*** RECORD EXTRACTS Section Begins ***

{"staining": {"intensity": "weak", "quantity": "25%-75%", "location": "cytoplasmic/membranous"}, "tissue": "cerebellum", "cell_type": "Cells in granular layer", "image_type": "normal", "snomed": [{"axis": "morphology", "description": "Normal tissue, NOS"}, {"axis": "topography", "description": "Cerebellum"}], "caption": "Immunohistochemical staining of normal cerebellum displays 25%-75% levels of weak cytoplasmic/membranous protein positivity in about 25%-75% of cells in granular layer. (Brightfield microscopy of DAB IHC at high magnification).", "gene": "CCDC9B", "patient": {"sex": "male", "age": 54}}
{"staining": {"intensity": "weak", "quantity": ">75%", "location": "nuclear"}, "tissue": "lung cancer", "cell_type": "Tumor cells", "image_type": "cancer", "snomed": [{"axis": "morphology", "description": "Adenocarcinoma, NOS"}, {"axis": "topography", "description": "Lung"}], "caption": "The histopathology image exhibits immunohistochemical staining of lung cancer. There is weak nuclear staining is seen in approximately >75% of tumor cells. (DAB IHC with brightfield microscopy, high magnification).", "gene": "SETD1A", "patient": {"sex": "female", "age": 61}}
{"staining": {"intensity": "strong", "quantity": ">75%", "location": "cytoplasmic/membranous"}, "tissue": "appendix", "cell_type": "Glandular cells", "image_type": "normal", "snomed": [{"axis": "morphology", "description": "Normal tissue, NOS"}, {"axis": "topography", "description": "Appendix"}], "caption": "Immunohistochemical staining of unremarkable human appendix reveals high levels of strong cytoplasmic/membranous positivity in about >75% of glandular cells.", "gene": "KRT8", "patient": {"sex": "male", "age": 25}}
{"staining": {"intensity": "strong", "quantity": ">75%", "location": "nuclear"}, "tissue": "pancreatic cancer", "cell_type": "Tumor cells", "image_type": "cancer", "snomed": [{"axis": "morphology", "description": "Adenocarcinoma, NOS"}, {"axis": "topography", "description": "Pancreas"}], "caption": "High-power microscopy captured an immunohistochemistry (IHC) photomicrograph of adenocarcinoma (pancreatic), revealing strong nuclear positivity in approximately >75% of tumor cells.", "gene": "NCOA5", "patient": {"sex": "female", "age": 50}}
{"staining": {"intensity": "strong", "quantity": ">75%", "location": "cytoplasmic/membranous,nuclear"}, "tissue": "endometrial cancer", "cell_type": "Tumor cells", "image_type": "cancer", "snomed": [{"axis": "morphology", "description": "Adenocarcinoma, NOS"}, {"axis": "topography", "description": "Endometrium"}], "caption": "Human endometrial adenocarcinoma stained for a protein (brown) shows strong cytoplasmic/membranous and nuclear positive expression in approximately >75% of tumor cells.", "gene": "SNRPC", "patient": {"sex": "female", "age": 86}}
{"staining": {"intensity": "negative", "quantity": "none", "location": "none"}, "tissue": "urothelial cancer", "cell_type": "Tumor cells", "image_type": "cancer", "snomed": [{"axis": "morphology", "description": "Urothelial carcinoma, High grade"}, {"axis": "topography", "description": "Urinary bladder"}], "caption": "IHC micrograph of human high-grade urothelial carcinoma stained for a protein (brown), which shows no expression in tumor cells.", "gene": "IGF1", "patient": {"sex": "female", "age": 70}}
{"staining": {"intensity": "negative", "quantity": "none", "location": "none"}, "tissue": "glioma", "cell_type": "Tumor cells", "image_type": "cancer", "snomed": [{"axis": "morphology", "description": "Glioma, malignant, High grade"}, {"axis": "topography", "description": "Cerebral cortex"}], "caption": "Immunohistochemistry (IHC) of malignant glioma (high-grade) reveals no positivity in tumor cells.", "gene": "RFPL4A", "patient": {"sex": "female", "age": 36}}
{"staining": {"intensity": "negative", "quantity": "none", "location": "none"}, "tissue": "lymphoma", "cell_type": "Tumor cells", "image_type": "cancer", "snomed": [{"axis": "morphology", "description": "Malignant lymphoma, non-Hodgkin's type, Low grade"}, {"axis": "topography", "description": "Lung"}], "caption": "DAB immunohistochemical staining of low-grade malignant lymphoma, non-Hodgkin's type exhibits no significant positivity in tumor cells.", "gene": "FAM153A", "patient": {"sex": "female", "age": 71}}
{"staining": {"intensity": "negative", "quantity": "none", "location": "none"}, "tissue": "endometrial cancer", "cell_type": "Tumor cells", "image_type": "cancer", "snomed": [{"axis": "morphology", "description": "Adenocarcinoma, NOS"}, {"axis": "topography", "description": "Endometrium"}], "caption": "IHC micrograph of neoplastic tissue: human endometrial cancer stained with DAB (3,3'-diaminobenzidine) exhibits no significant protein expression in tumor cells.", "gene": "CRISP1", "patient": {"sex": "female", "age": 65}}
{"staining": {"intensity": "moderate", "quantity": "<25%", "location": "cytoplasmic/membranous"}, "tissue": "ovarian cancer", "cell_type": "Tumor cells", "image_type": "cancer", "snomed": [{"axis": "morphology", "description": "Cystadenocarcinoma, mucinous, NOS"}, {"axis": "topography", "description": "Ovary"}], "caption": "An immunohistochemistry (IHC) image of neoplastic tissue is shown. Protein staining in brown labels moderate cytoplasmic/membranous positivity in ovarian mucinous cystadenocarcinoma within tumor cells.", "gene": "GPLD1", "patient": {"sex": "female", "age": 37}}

*** RECORD EXTRACTS Section Ends ***

All that is needed is the material, repeated exactly.

- _RESULT FOR THIS EXERCISE_
{"staining": {"intensity": "weak", "quantity": "25%-75%", "location": "cytoplasmic/membranous"}, "tissue": "cerebellum", "cell_type": "Cells in granular layer", "image_type": "normal", "snomed": [{"axis": "morphology", "description": "Normal tissue, NOS"}, {"axis": "topography", "description": "Cerebellum"}], "caption": "Immunohistochemical staining of normal cerebellum displays 25%-75% levels of weak cytoplasmic/membranous protein positivity in about 25%-75% of cells in granular layer. (Brightfield microscopy of DAB IHC at high magnification).", "gene": "CCDC9B", "patient": {"sex": "male", "age": 54}}
{"staining": {"intensity": "weak", "quantity": ">75%", "location": "nuclear"}, "tissue": "lung cancer", "cell_type": "Tumor cells", "image_type": "cancer", "snomed": [{"axis": "morphology", "description": "Adenocarcinoma, NOS"}, {"axis": "topography", "description": "Lung"}], "caption": "The histopathology image exhibits immunohistochemical staining of lung cancer. There is weak nuclear staining is seen in approximately >75% of tumor cells. (DAB IHC with brightfield microscopy, high magnification).", "gene": "SETD1A", "patient": {"sex": "female", "age": 61}}
{"staining": {"intensity": "strong", "quantity": ">75%", "location": "cytoplasmic/membranous"}, "tissue": "appendix", "cell_type": "Glandular cells", "image_type": "normal", "snomed": [{"axis": "morphology", "description": "Normal tissue, NOS"}, {"axis": "topography", "description": "Appendix"}], "caption": "Immunohistochemical staining of unremarkable human appendix reveals high levels of strong cytoplasmic/membranous positivity in about >75% of glandular cells.", "gene": "KRT8", "patient": {"sex": "male", "age": 25}}
{"staining": {"intensity": "strong", "quantity": ">75%", "location": "nuclear"}, "tissue": "pancreatic cancer", "cell_type": "Tumor cells", "image_type": "cancer", "snomed": [{"axis": "morphology", "description": "Adenocarcinoma, NOS"}, {"axis": "topography", "description": "Pancreas"}], "caption": "High-power microscopy captured an immunohistochemistry (IHC) photomicrograph of adenocarcinoma (pancreatic), revealing strong nuclear positivity in approximately >75% of tumor cells.", "gene": "NCOA5", "patient": {"sex": "female", "age": 50}}
{"staining": {"intensity": "strong", "quantity": ">75%", "location": "cytoplasmic/membranous,nuclear"}, "tissue": "endometrial cancer", "cell_type": "Tumor cells", "image_type": "cancer", "snomed": [{"axis": "morphology", "description": "Adenocarcinoma, NOS"}, {"axis": "topography", "description": "Endometrium"}], "caption": "Human endometrial adenocarcinoma stained for a protein (brown) shows strong cytoplasmic/membranous and nuclear positive expression in approximately >75% of tumor cells.", "gene": "SNRPC", "patient": {"sex": "female", "age": 86}}
{"staining": {"intensity": "negative", "quantity": "none", "location": "none"}, "tissue": "urothelial cancer", "cell_type": "Tumor cells", "image_type": "cancer", "snomed": [{"axis": "morphology", "description": "Urothelial carcinoma, High grade"}, {"axis": "topography", "description": "Urinary bladder"}], "caption": "IHC micrograph of human high-grade urothelial carcinoma stained for a protein (brown), which shows no expression in tumor cells.", "gene": "IGF1", "patient": {"sex": "female", "age": 70}}
{"staining": {"intensity": "negative", "quantity": "none", "location": "none"}, "tissue": "glioma", "cell_type": "Tumor cells", "image_type": "cancer", "snomed": [{"axis": "morphology", "description": "Glioma, malignant, High grade"}, {"axis": "topography", "description": "Cerebral cortex"}], "caption": "Immunohistochemistry (IHC) of malignant glioma (high-grade) reveals no positivity in tumor cells.", "gene": "RFPL4A", "patient": {"sex": "female", "age": 36}}
{"staining": {"intensity": "negative", "quantity": "none", "location": "none"}, "tissue": "lymphoma", "cell_type": "Tumor cells", "image_type": "cancer", "snomed": [{"axis": "morphology", "description": "Malignant lymphoma, non-Hodgkin's type, Low grade"}, {"axis": "topography", "description": "Lung"}], "caption": "DAB immunohistochemical staining of low-grade malignant lymphoma, non-Hodgkin's type exhibits no significant positivity in tumor cells.", "gene": "FAM153A", "patient": {"sex": "female", "age": 71}}
{"staining": {"intensity": "negative", "quantity": "none", "location": "none"}, "tissue": "endometrial cancer", "cell_type": "Tumor cells", "image_type": "cancer", "snomed": [{"axis": "morphology", "description": "Adenocarcinoma, NOS"}, {"axis": "topography", "description": "Endometrium"}], "caption": "IHC micrograph of neoplastic tissue: human endometrial cancer stained with DAB (3,3'-diaminobenzidine) exhibits no significant protein expression in tumor cells.", "gene": "CRISP1", "patient": {"sex": "female", "age": 65}}
{"staining": {"intensity": "moderate", "quantity": "<25%", "location": "cytoplasmic/membranous"}, "tissue": "ovarian cancer", "cell_type": "Tumor cells", "image_type": "cancer", "snomed": [{"axis": "morphology", "description": "Cystadenocarcinoma, mucinous, NOS"}, {"axis": "topography", "description": "Ovary"}], "caption": "An immunohistochemistry (IHC) image of neoplastic tissue is shown. Protein staining in brown labels moderate cytoplasmic/membranous positivity in ovarian mucinous cystadenocarcinoma within tumor cells.", "gene": "GPLD1", "patient": {"sex": "female", "age": 37}}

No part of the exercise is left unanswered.